- **About this task**
Look for the word "Facadeで担当するデータ編集定義パターン" in the material below. Copy each line that has it.
▶
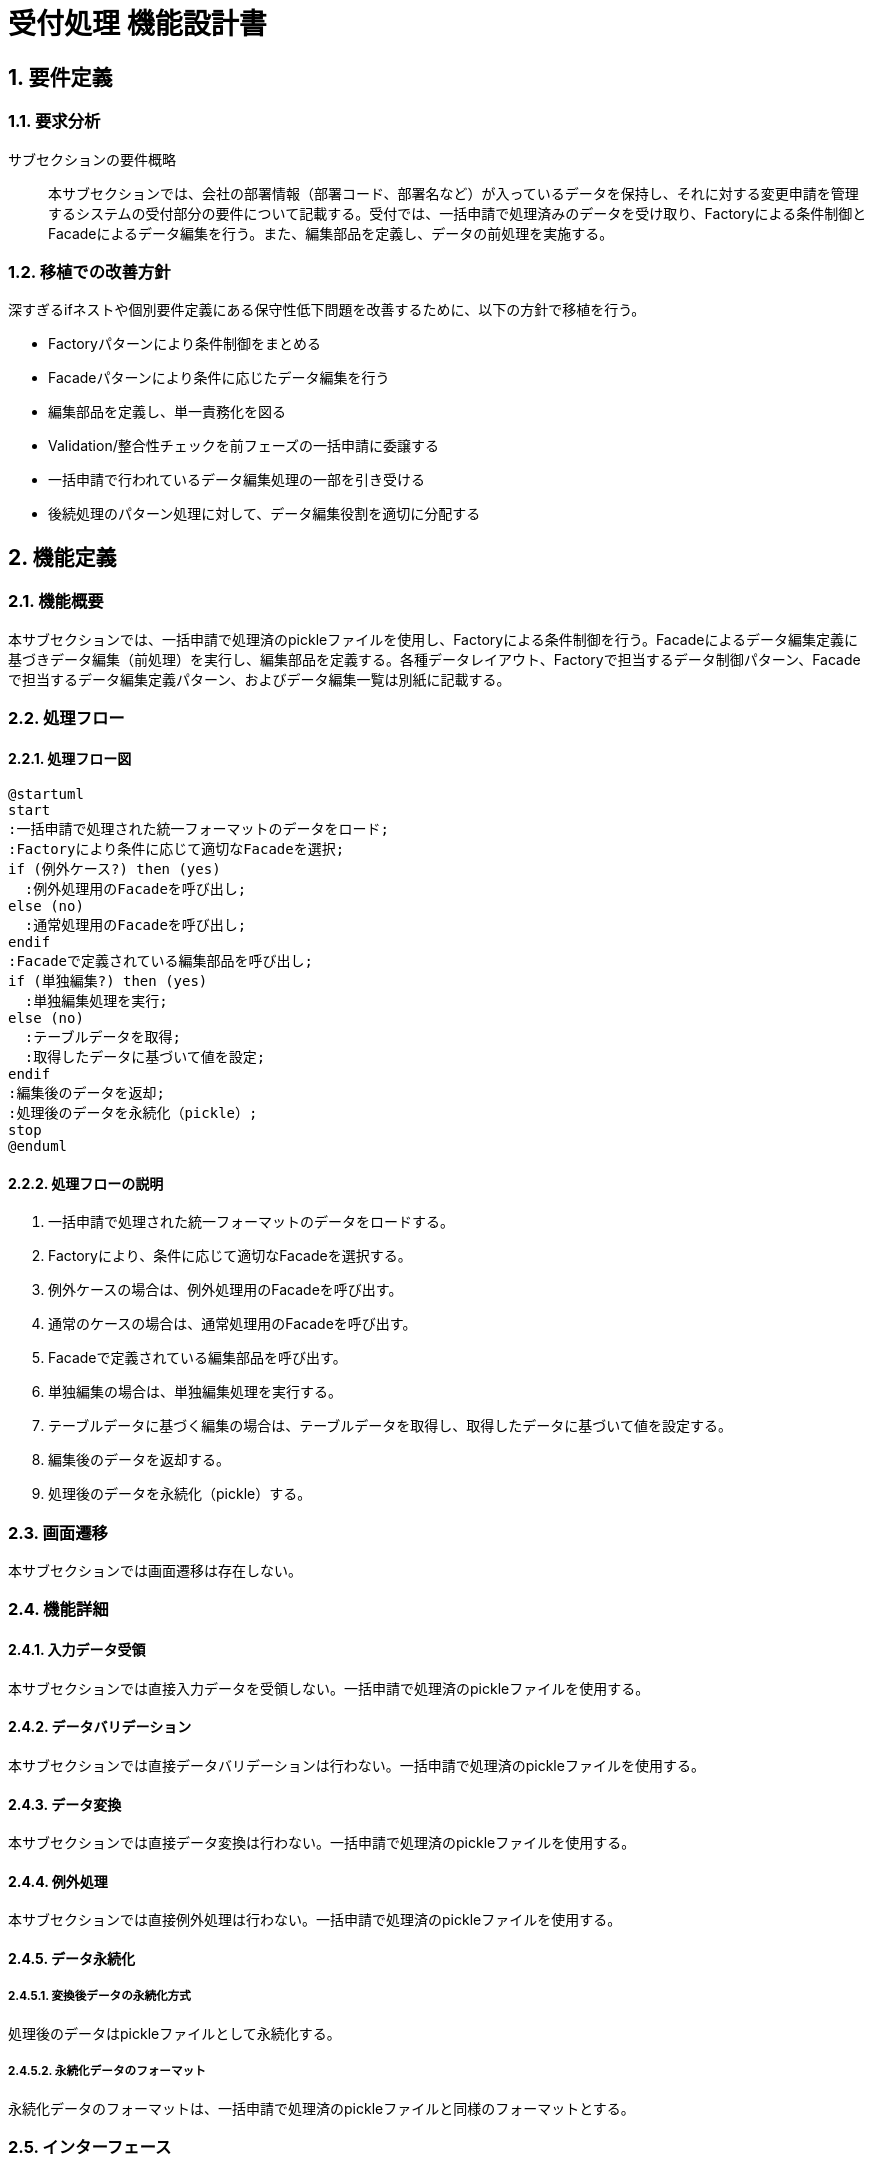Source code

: = 受付処理 機能設計書

== 1. 要件定義
=== 1.1. 要求分析
サブセクションの要件概略::
本サブセクションでは、会社の部署情報（部署コード、部署名など）が入っているデータを保持し、それに対する変更申請を管理するシステムの受付部分の要件について記載する。受付では、一括申請で処理済みのデータを受け取り、Factoryによる条件制御とFacadeによるデータ編集を行う。また、編集部品を定義し、データの前処理を実施する。

=== 1.2. 移植での改善方針
深すぎるifネストや個別要件定義にある保守性低下問題を改善するために、以下の方針で移植を行う。

* Factoryパターンにより条件制御をまとめる
* Facadeパターンにより条件に応じたデータ編集を行う
* 編集部品を定義し、単一責務化を図る
* Validation/整合性チェックを前フェーズの一括申請に委譲する
* 一括申請で行われているデータ編集処理の一部を引き受ける
* 後続処理のパターン処理に対して、データ編集役割を適切に分配する

== 2. 機能定義
=== 2.1. 機能概要
本サブセクションでは、一括申請で処理済のpickleファイルを使用し、Factoryによる条件制御を行う。Facadeによるデータ編集定義に基づきデータ編集（前処理）を実行し、編集部品を定義する。各種データレイアウト、Factoryで担当するデータ制御パターン、Facadeで担当するデータ編集定義パターン、およびデータ編集一覧は別紙に記載する。

=== 2.2. 処理フロー
==== 2.2.1. 処理フロー図
[plantuml]
----
@startuml
start
:一括申請で処理された統一フォーマットのデータをロード;
:Factoryにより条件に応じて適切なFacadeを選択;
if (例外ケース?) then (yes)
  :例外処理用のFacadeを呼び出し;
else (no)
  :通常処理用のFacadeを呼び出し;
endif
:Facadeで定義されている編集部品を呼び出し;
if (単独編集?) then (yes)
  :単独編集処理を実行;
else (no)
  :テーブルデータを取得;
  :取得したデータに基づいて値を設定;
endif
:編集後のデータを返却;
:処理後のデータを永続化（pickle）;
stop
@enduml
----

==== 2.2.2. 処理フローの説明
. 一括申請で処理された統一フォーマットのデータをロードする。
. Factoryにより、条件に応じて適切なFacadeを選択する。
. 例外ケースの場合は、例外処理用のFacadeを呼び出す。
. 通常のケースの場合は、通常処理用のFacadeを呼び出す。
. Facadeで定義されている編集部品を呼び出す。
. 単独編集の場合は、単独編集処理を実行する。
. テーブルデータに基づく編集の場合は、テーブルデータを取得し、取得したデータに基づいて値を設定する。
. 編集後のデータを返却する。
. 処理後のデータを永続化（pickle）する。

=== 2.3. 画面遷移
本サブセクションでは画面遷移は存在しない。

=== 2.4. 機能詳細
==== 2.4.1. 入力データ受領
本サブセクションでは直接入力データを受領しない。一括申請で処理済のpickleファイルを使用する。

==== 2.4.2. データバリデーション
本サブセクションでは直接データバリデーションは行わない。一括申請で処理済のpickleファイルを使用する。

==== 2.4.3. データ変換
本サブセクションでは直接データ変換は行わない。一括申請で処理済のpickleファイルを使用する。

==== 2.4.4. 例外処理
本サブセクションでは直接例外処理は行わない。一括申請で処理済のpickleファイルを使用する。

==== 2.4.5. データ永続化
===== 2.4.5.1. 変換後データの永続化方式
処理後のデータはpickleファイルとして永続化する。

===== 2.4.5.2. 永続化データのフォーマット
永続化データのフォーマットは、一括申請で処理済のpickleファイルと同様のフォーマットとする。

=== 2.5. インターフェース
==== 2.5.1. 外部インターフェース
本サブセクションでは直接外部インターフェースは存在しない。一括申請で処理済のpickleファイルを使用する。

==== 2.5.2. 内部インターフェース
===== 2.5.2.1. データ永続化インターフェース
処理後のデータをpickleファイルとして永続化するためのインターフェースを提供する。

===== 2.5.2.2. 後続処理への引継ぎインターフェース
処理後のデータを後続処理（パターン処理）に引き継ぐためのインターフェースを提供する。

== 3. システムデザイン
=== 3.1. コンポーネント構成
[cols="1,3"]
|===
|コンポーネント名 |説明

|UnifiedDataLoader
|一括申請で処理済のデータをロードする

|IfConditionFactory
|条件に応じて適切なFacadeを選択する

|EditingFacade
|データ編集定義に基づきデータ編集を実行する

|EditingComponent
|編集処理を担当する部品

|TableDataRetriever
|テーブルデータを取得する
|===

コンポーネント図::
[plantuml]
----
@startuml
package "受付" {
  [UnifiedDataLoader] -- [IfConditionFactory]
  [IfConditionFactory] -- [EditingFacade] 
  [EditingFacade] -- [EditingComponent]
  
  [TableDataRetriever]
  
  [UnifiedDataLoader] -right-> [TableDataRetriever]
  [EditingComponent] -right-> [TableDataRetriever]
}
@enduml
----

=== 3.2. シーケンス図
[plantuml]
----
@startuml
participant UnifiedDataLoader
participant IfConditionFactory
participant EditingFacade
participant EditingComponent
participant TableDataRetriever

UnifiedDataLoader -> IfConditionFactory: 統一フォーマットのデータをロード
IfConditionFactory -> EditingFacade: 条件に応じてFacadeを決定
EditingFacade -> EditingComponent: 編集部品を呼び出し
EditingComponent -> TableDataRetriever: 必要に応じてテーブルデータを取得
EditingComponent --> EditingFacade: 編集後のデータを返却
EditingFacade --> IfConditionFactory: 編集後のデータを返却
IfConditionFactory --> UnifiedDataLoader: 処理後のデータを返却
UnifiedDataLoader -> UnifiedDataLoader: 処理後のデータを永続化（pickle）
@enduml
----

=== 3.3. アクティビティ図
[plantuml]
----
@startuml
start
:一括申請で処理された統一フォーマットのデータをロード;
:Factoryにより条件に応じて適切なFacadeを選択;
if (例外ケース?) then (yes)
  :例外処理用のFacadeを呼び出し;
else (no)
  :通常処理用のFacadeを呼び出し;
endif
:Facadeで定義されている編集部品を呼び出し;
if (単独編集?) then (yes)
  :単独編集処理を実行;
else (no)
  :テーブルデータを取得;
  :取得したデータに基づいて値を設定;
endif
:編集後のデータを返却;
:処理後のデータを永続化（pickle）;
stop
@enduml
----

== 4. 入出力データ
=== 4.1. 入力データ
==== 4.1.1. pickleファイル(一括申請処理後の永続化データ)
一括申請で処理済のpickleファイルを入力として使用する。

==== 4.1.2. リファレンステーブル
編集処理で参照するリファレンステーブルの一覧は別紙に記載する。

==== 4.1.3. BPR部門コード一覧テーブル
編集処理で参照するBPR部門コード一覧テーブルの詳細は別紙に記載する。

=== 4.2. 出力データ
==== 4.2.1. pickleファイル（処理後の永続化データ）
処理後のデータをpickleファイルとして出力する。

== 5. 例外設計
=== 5.1. 例外一覧
例外一覧の詳細は別紙に記載する。

[cols="1,1,1,1"]
|===
|管理番号 |発生事象定義 |原因定義 |対処指針

|(別紙参照)
|(別紙参照) 
|(別紙参照)
|(別紙参照)
|===

=== 5.2. 例外処理方針
編集部品で発生した例外はthrowし、Facadeで例外処理を行う。これにより、例外発生時の影響範囲を限定し、適切な箇所でエラーハンドリングを行うことができる。

== 6. ロギング設計
=== 6.1. 受付処理でのエラー位置特定情報
ロギング設計の詳細は別紙に記載する。

[cols="1,3"]
|===
|ログ項目 |説明

|申請部署
|エラーが発生した申請部署

|行・列位置
|エラーが発生した行・列の位置

|値
|エラーとなった値

|正しい型想定・値
|期待される型や値
|===

エラー発生時には、上記の情報をログに出力することで、エラー位置の特定を容易にする。これにより、問題の原因特定と修正を迅速に行うことができる。

== 7. セキュリティ要件
本サブセクションでは、特別なセキュリティ要件は存在しない。ただし、入力データの取扱いには注意が必要である。一括申請で処理済のデータを使用するため、データの機密性と完全性は一括申請の段階で確保されていることが前提となる。

== 8. 運用記述
=== 8.1. リグレ環境での実施
受付処理はリグレッション環境で実施する。これにより、本番環境への影響を与えることなく、処理の正確性を確認することができる。

=== 8.2. データの取扱
==== 8.2.1. 処理結果の管理
処理結果となるpickleファイルはリポジトリで管理する。リポジトリでのバージョン管理により、データの履歴を追跡することができる。

=== 8.3. 実行スケジュール
==== 8.3.1. 自動スケジュール設定
受付処理の実行はJenkinsで自動スケジュール設定を行う。これにより、定期的かつ自動的に処理を実行することができる。

==== 8.3.2. 日次実行
受付処理は日次で実行する。日次実行により、日々の変更申請を確実に処理することができる。

==== 8.3.3. マニュアル実行
必要に応じて、マニュアル対応でJenkinsでの受付処理実行を行うことを想定する。これにより、緊急の変更申請にも柔軟に対応することができる。

== 9. 別紙
以下の資料は別紙として管理する。

* 各種データレイアウト
* Factoryで担当するデータ制御パターン
* Facadeで担当するデータ編集定義パターン
* データ編集一覧
* リファレンステーブル一覧 
* BPR部門コード一覧テーブル詳細
* 例外一覧詳細
* ロギング設計詳細
----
◀
- **Task solution**
本サブセクションでは、一括申請で処理済のpickleファイルを使用し、Factoryによる条件制御を行う。Facadeによるデータ編集定義に基づきデータ編集（前処理）を実行し、編集部品を定義する。各種データレイアウト、Factoryで担当するデータ制御パターン、Facadeで担当するデータ編集定義パターン、およびデータ編集一覧は別紙に記載する。
* Facadeで担当するデータ編集定義パターン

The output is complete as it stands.